» REQUIREMENTS
Starting at the line that contains "class: Liliopsida" and ending with the last line of the records below, render each line as a string in a JSON list, one string per line and blank lines left out.

» STORED DATA
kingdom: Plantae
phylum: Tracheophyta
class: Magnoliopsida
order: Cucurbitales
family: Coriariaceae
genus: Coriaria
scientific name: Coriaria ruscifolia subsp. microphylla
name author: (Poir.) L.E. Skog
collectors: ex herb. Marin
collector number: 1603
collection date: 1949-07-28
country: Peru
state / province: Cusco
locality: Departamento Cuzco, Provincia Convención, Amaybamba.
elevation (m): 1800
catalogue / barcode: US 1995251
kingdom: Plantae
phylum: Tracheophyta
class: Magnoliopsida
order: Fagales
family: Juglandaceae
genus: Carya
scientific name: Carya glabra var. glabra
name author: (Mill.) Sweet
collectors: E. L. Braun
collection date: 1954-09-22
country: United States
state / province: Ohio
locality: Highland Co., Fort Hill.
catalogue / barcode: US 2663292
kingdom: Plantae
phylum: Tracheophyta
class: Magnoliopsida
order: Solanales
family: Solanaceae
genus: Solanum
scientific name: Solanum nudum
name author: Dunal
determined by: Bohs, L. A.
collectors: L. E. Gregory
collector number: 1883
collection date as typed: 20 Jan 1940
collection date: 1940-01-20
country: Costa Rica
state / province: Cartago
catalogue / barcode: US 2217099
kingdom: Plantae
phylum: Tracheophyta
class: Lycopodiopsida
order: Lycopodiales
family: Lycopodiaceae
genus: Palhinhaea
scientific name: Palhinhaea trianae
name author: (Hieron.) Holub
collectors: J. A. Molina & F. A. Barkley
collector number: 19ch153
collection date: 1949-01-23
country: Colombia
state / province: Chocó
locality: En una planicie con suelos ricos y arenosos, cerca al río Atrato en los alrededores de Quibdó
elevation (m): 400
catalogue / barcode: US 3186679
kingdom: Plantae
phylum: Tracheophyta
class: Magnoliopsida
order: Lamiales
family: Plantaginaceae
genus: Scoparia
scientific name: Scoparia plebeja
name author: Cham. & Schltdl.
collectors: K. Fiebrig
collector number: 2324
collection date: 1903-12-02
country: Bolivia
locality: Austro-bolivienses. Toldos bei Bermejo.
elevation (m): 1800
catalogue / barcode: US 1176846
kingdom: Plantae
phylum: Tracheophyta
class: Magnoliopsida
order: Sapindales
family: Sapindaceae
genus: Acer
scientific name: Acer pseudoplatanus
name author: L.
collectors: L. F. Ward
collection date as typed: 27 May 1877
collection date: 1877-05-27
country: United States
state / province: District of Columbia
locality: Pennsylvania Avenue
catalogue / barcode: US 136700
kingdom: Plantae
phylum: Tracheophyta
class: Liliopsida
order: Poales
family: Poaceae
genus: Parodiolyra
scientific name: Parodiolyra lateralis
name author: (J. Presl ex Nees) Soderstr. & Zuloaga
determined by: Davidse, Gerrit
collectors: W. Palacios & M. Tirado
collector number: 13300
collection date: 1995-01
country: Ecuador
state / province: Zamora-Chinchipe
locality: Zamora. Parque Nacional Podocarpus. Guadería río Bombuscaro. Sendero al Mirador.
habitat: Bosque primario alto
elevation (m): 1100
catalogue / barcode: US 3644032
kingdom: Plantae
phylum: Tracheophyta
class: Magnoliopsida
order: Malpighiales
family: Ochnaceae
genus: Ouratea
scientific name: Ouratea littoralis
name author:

» COMPLETED EXERCISE
[
  "class: Liliopsida",
  "order: Poales",
  "family: Poaceae",
  "genus: Parodiolyra",
  "scientific name: Parodiolyra lateralis",
  "name author: (J. Presl ex Nees) Soderstr. & Zuloaga",
  "determined by: Davidse, Gerrit",
  "collectors: W. Palacios & M. Tirado",
  "collector number: 13300",
  "collection date: 1995-01",
  "country: Ecuador",
  "state / province: Zamora-Chinchipe",
  "locality: Zamora. Parque Nacional Podocarpus. Guadería río Bombuscaro. Sendero al Mirador.",
  "habitat: Bosque primario alto",
  "elevation (m): 1100",
  "catalogue / barcode: US 3644032",
  "kingdom: Plantae",
  "phylum: Tracheophyta",
  "class: Magnoliopsida",
  "order: Malpighiales",
  "family: Ochnaceae",
  "genus: Ouratea",
  "scientific name: Ouratea littoralis",
  "name author:"
]